Klüger studied at Hunter College as an undergraduate and ultimately earned her Ph.D. in German from UC Berkeley. She was renowned in academia for her work on Baroque and 18th-century literature and was a prominent feminist-scholar and teacher of Holocaust literature. In 1992, she published her autobiography, weiter leben: Eine Jugend, translated as Still Alive: A Holocaust Girlhood Remembered (Feminist Press, 2001). The powerful document of survival brought her international acclaim as an autobiographer and public intellectual. In 2016, she was invited to address the full Bundestag (German parliament) on Holocaust Remembrance Day. The book won about 20 prestigious literary prizes in Europe, including the Goethe Medal, the Heinrich Heine Medal and the Thomas Mann Prize. It has been translated into more than a dozen languages.

This year, the city of Vienna celebrated "Ruth-Klüger-Tage," a three-day series of events that brought attention to Klüger’s legacy. It began on May 5 with the presentation of an illustrated children's book about Klüger’s life at the site where she first went to school. This was followed by a walking tour of Neubau, the 7th district of Vienna, which started at the building where she lived as a child. On that evening, there was a reception with music, an address by the district manager, a eulogy and food, culminating with a reading of her work in the Kosmos Theater.

On May 6, the new square was dedicated and the sign with "Ruth-Klüger-Platz" unveiled. Doris Schmidauer, the wife of the Austrian president addressed the crowd, followed by other city officials, a representative of the Jewish community in Vienna and a dramatic reading. Later that afternoon, there was a symposium on Klüger and her work at the Literaturhaus Wien with presentations by scholars, writers and artists.
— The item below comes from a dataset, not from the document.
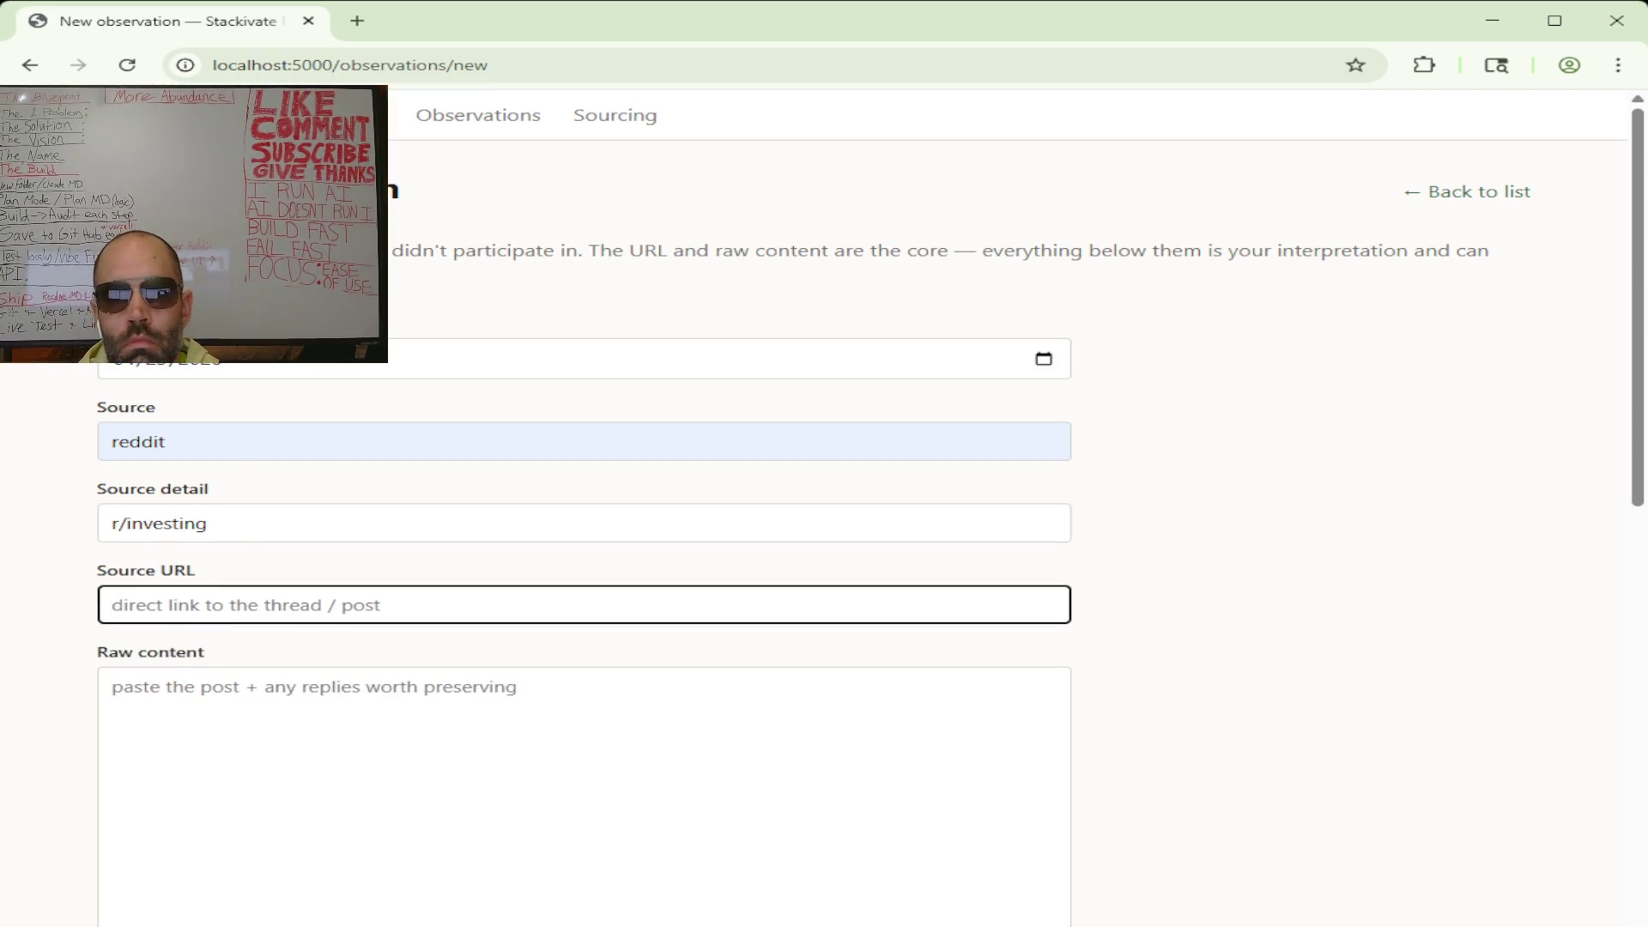
pyautogui.press('alt+Tab')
The following morning, a screening of the 2012 documentary film, “Landscapes of Memory: The Life of Ruth Klüger,” by Renata Schmidtkunz, was scheduled in the Admiral Kino, the same movie theater that Klüger sneaked into as a child without her yellow star to see Disney's “Snow White” – one of the most gripping scenes in her autobiography.

The events concluded with a tour of Sigmund Freud's house, which he abandoned when he fled the Third Reich.

Shops and restaurants throughout Neubau had posters with the schedule for the Klüger events on their windows and many citizens of Vienna attended the celebration, along with Klüger's sons, daughters-in-law and grandchildren.

Vienna has organized several ceremonies and celebrations to honor her over the years, including the City of Vienna Women's prize. In 2008, the city bought and distributed 100,000 copies of her autobiography for its Eine Stadt, ein Buch (One City, One Book) event, in which everyone is encouraged to read and discuss the same book.

“Klüger had always been ambivalent about Vienna; it was home but a home where she was mistreated and from which she was expelled,” said UCI German Professor Emerita Gail Hart, who attended the three-day event. “Klüger passed away on October 5, 2020, and toward the end of her life, she often expressed the wish to see Vienna again. This latest effort by Vienna to acknowledge her work and her life by making her part of its geography with Ruth Klüger Square, which can be found on Google maps, was a high honor, well-deserved.”